Statt Architekten oder Stadtplanerinnen arbeiten in den Bauverwaltungen zunehmend fachfremde Personen. Die Baukultur wird darunter leiden

Verkehrsschild Bauamt vor Baustelle
Baustelle Bauamt: In den öffentlichen Bauverwaltungen fehlt qualifiziertes Fachpersonal.

Von Claus Klein

War bauen früher einfacher? Und vielleicht dadurch sogar besser? In gewisser Weise ja, zumin­dest in Bezug auf die großen Baumeister, denn die waren zumeist alleine verantwortlich für die Bauwerke des öffentlichen Bauherrn, für Stadtgestaltung, Straßen und Plätze, für Park und Wald. Etwas Langlebiges zu schaffen, war Vision und Ziel zugleich. Baumeister mit Erfahrung und Weit­sicht waren anerkannte Persönlichkeiten in der Stadtgesellschaft, ihr Rat war gefragt, ihre Meinung hatte Gewicht im öffentlichen Diskurs; und nicht selten waren sie auch prominente Persönlichkei­ten ihrer Zeit.

Bauen war immer eine Aufgabe für Spezialisten

Schon damals stand außer Frage, dass die Gestaltung und Errichtung von Bauwer­ken und Städten in die Hände von Menschen gehörte, die sich hierauf in besonderer Weise spezia­lisiert hatten, sei es durch langjährige praktische Erfahrung bei einem erfahrenen Lehrmeis­ter oder durch ein Studium ihres Fachgebietes. Den Job bekam nur, wer über weitreichende Quali­fikation und Erfahrung verfügte. Und dies aus gutem Grund: Der öffentliche Bauherr stand wie kein anderer in der öffentlichen Verantwortung. Die von den Bürgern bereitgestellten Gelder (Steuern) für Bauwerke und für die Gestaltung des öffentlichen Raumes waren nur begrenzt verfügbar, woll­ten gut angelegt und investiert sein. Experimente beim Bauen konnte und wollte man sich nicht er­lauben, weil der Erfolg oder Misserfolg von Bauwerken auch immer untrennbar mit den jeweils poli­tisch handelnden Personen verbunden wurde.

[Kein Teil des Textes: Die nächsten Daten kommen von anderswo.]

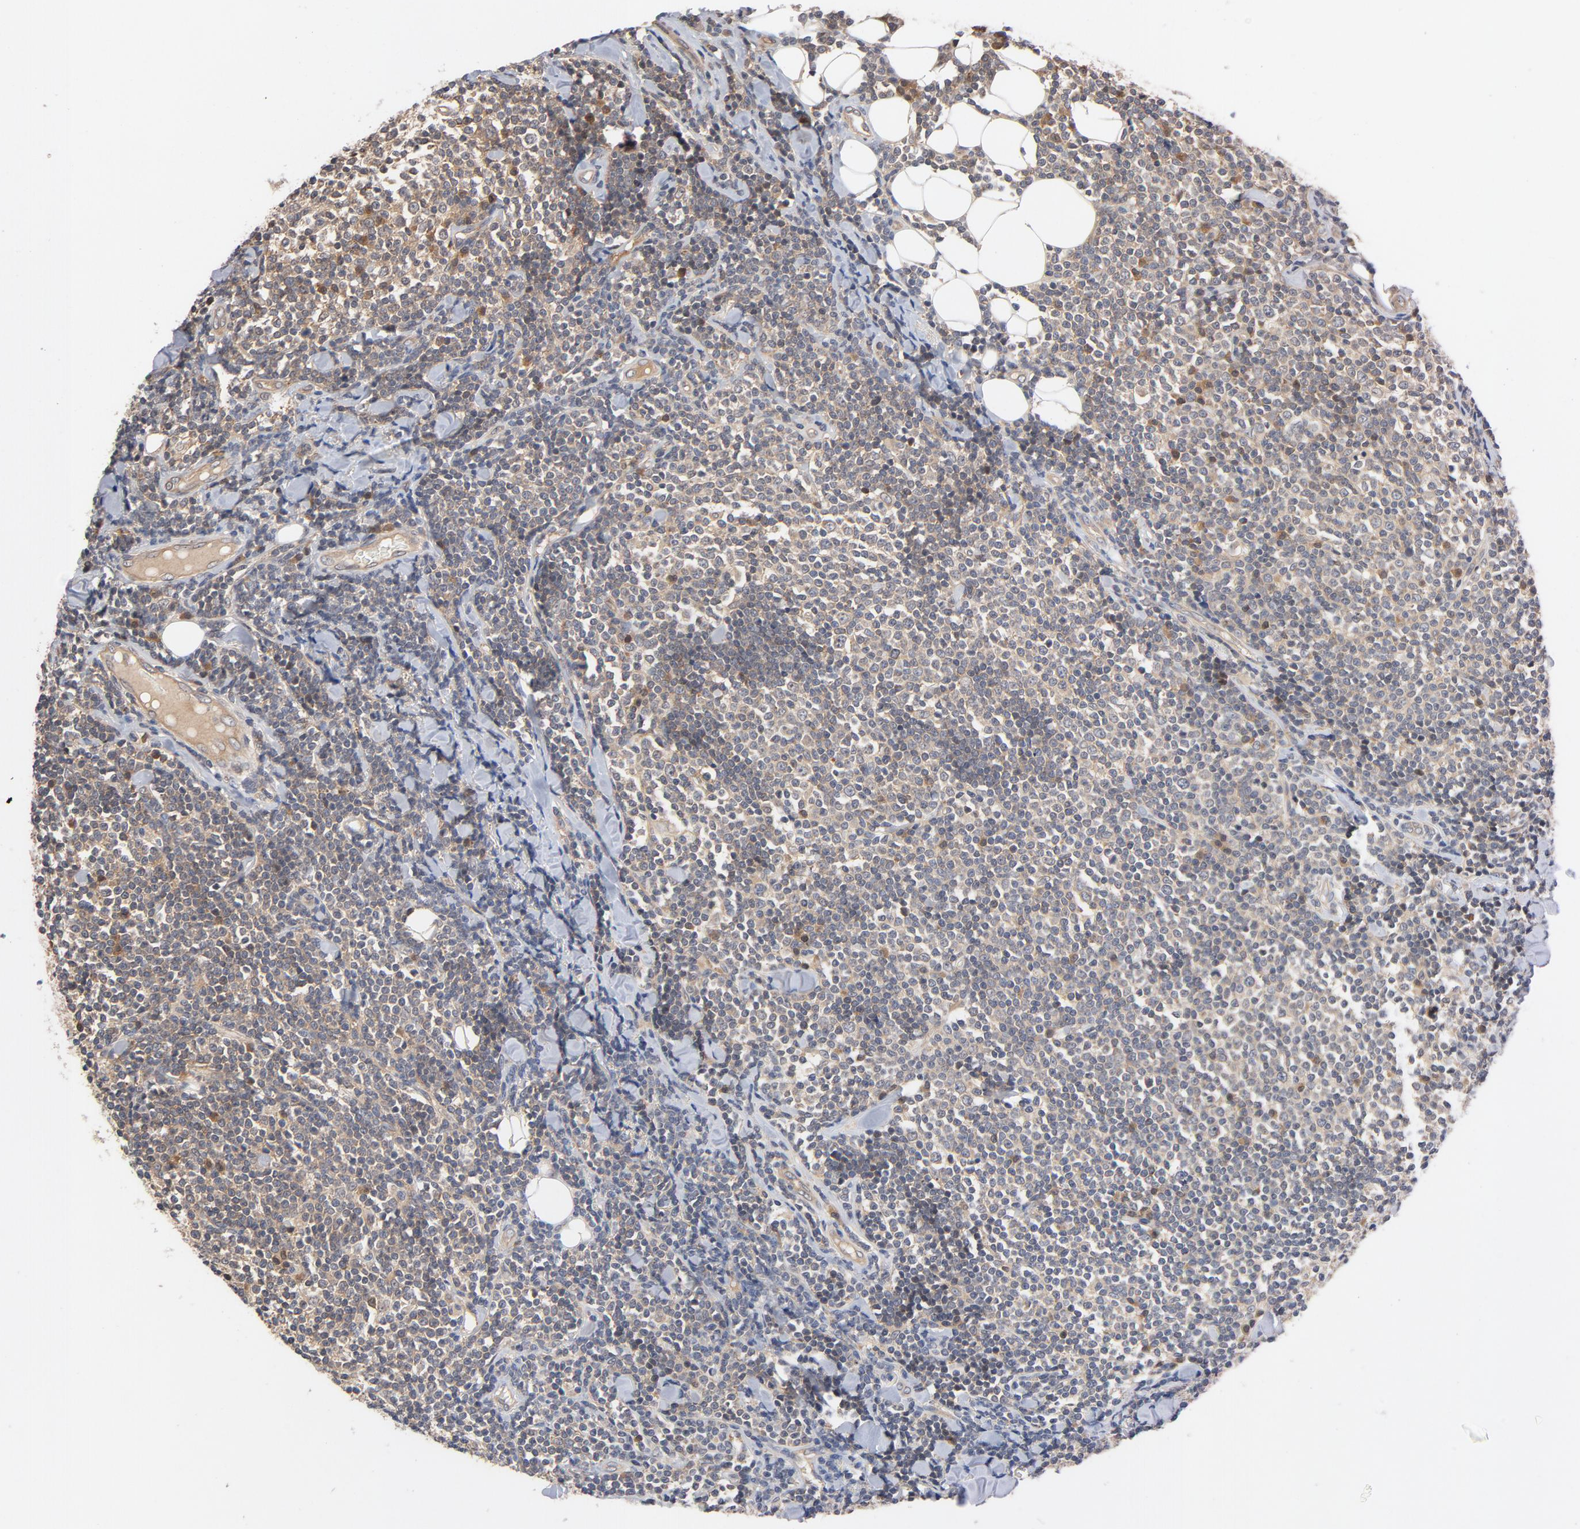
{"staining": {"intensity": "negative", "quantity": "none", "location": "none"}, "tissue": "lymphoma", "cell_type": "Tumor cells", "image_type": "cancer", "snomed": [{"axis": "morphology", "description": "Malignant lymphoma, non-Hodgkin's type, Low grade"}, {"axis": "topography", "description": "Soft tissue"}], "caption": "Tumor cells show no significant protein positivity in lymphoma.", "gene": "PITPNM2", "patient": {"sex": "male", "age": 92}}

Heute viele Fachfremde in den Bauämtern

Und heute? Auch in unserer Zeit verwendet der öffentliche Bauherr das Geld der Bürgerinnen und Bürger, um Bauwerke und Infrastrukturmaßnahmen zu realisieren, um Stadtgestaltung zu betrei­ben, Landschaften zu formen, Erholungsräume zu erschließen und Naturschutzprojekte umzuset­zen. Die gesamte gebaute Umgebung wird durch Steuergelder finanziert. Aber es gibt einen fei­nen, bemerkenswerten Unterschied: Heute sind die Verantwortlichen für diese Projekte nicht im­mer Fachleute aus Architektur, Landschaftsarchitektur oder Stadtplanung.

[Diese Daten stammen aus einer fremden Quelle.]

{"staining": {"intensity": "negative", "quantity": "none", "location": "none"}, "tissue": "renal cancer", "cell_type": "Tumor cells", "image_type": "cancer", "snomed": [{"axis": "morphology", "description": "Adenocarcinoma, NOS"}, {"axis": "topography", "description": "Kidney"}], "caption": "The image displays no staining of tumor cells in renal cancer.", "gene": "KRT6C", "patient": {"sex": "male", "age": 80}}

Immer häufiger werden die leitenden Positionen in den Behörden und Ämtern mit fachfremden Berufen besetzt. Sie haben dann als Vorgesetzte eine juristische, verwaltungstechnische oder betriebswirtschaftliche Ausbil­dung. Und auch auf der Ebene der Mitarbeiterinnen und Mitarbeiter entdeckt man immer häufiger fachfremde Kolleginnen und Kollegen. Da werden dann Juristen zum Baudezernenten gewählt, Betriebswirtschaftlerinnen als Leiterinnen des Gebäudemanagements bestellt und Geologen als Stadtplaner eingestellt. Die Liste ließe sich beliebig weiterführen.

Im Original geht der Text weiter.